**Exercício 1**
Liste todos os meios que a pergunta final do texto apresenta como servindo para "meter juízo" nas cabeças dos dissidentes.
**Exercício 2**
Responda com base no texto:
(a) Em que país se vive de novo um clima de sedição?
(b) De que localidade é o algarvio mencionado?
(c) A que doutor se referem os "bons tempos" em que não havia debates?
**Exercício 3**
Extraia do texto o trecho que começa nas palavras "Vive-se neste momento" e termina depois das palavras "do Zé Povinho.".

**Secção de texto**
--------------------------------

De novo o medo

Vive-se neste momento em Portugal, tal como em certas alturas do chamado PREC, de novo um clima de sedição. Claro, insofismável, digamos que proposto com todo o descaramento por asseclas do poder que só está tranquilo quando manda discricionariamente e quando estabelece a apreensão na cabeça do Zé Povinho.
Certas entidades já nem mesmo disfarçam os seus intuitos visando desestabilizar o regime e criar as condições propícias a um golpe de Estado institucional, ou seja: não feito através das armas e do envio para a prisão dos adeptos do “establishment” – a Europa talvez não estivesse pelos ajustes – mas mediante o método mais soft, mas infinitamente mais cínico e perverso, da aquisição de “uma maioria, um governo, um presidente” como referia o slogan muito glosado dos nostálgicos do direitismo mais alvar e servir-se disso, depois, para o conhecido “quero, posso e mando”.
Em determinadas localidades, já nem mesmo se tapam, como sói dizer-se: declaram com santa ingenuidade que o seu alvo é, através dos bons ofícios do putativo próximo presidente da República, colocar no redil da marginalização pessoas que não os apoiem nem os sufraguem, numa atitude claramente anti-democrática que se espelha na jaculatória propagandística do algarvio de Boliqueime, que declarou com toda a desfaçatez que não falaria, não dialogaria, não debateria a não ser segundo as suas regras de candidato a autocrata para, pasme-se, dar dignidade à campanha. Ou seja: infere-se que a maior dignidade seria conseguida se não houvesse debates de todo em todo, como nos bons tempos do doutor Salazar. Percebe-se perfeitamente que para certos fulanos a democracia de partidos é um estorvo e a democracia “tout court” uma espécie de azia que sairá com os sais de frutos de uma presidência musculada e desejavelmente anti-constitucional.
Em certos lugares, como na cidade onde moro, a receita é simples: marginalizam-se os dissidentes (nos diversos campos onde actuem, culturais, educacionais…) – muitas vezes deixando que siga curso a difamação e a calúnia – cala-se-lhes a boca através da discriminação e das veladas ameaças. Mais tarde e quando já tiverem tudo nas mãos impolutas seguir-se-ão, se necessário, outras acções mais decididas e viris. E, se tal se mostrar preciso, far-se-á o que for de fazer para meter juízo nas cabeças “implumes” dessa gente. Não é para isso que servem os sistemas jurídicos desqualificados, as forças militarizadas sem ética e os esbirros declarados?

--------------------------------

**Informação**
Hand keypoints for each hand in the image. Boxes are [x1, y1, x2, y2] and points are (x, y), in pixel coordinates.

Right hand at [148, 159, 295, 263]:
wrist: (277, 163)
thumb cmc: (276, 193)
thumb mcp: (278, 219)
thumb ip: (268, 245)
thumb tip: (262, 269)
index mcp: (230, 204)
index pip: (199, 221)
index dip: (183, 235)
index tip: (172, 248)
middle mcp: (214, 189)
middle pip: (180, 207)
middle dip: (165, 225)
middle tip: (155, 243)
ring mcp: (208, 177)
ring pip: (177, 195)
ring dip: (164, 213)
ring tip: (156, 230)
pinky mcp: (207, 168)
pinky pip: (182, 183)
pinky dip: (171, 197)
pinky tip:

--------------------------------

**Resposta do exercício 1**
Os sistemas jurídicos desqualificados
As forças militarizadas sem ética
Os esbirros declarados

**Resposta do exercício 2**
(a) Em Portugal.
(b) De Boliqueime.
(c) Ao doutor Salazar.

**Resposta do exercício 3**
Vive-se neste momento em Portugal, tal como em certas alturas do chamado PREC, de novo um clima de sedição. Claro, insofismável, digamos que proposto com todo o descaramento por asseclas do poder que só está tranquilo quando manda discricionariamente e quando estabelece a apreensão na cabeça do Zé Povinho.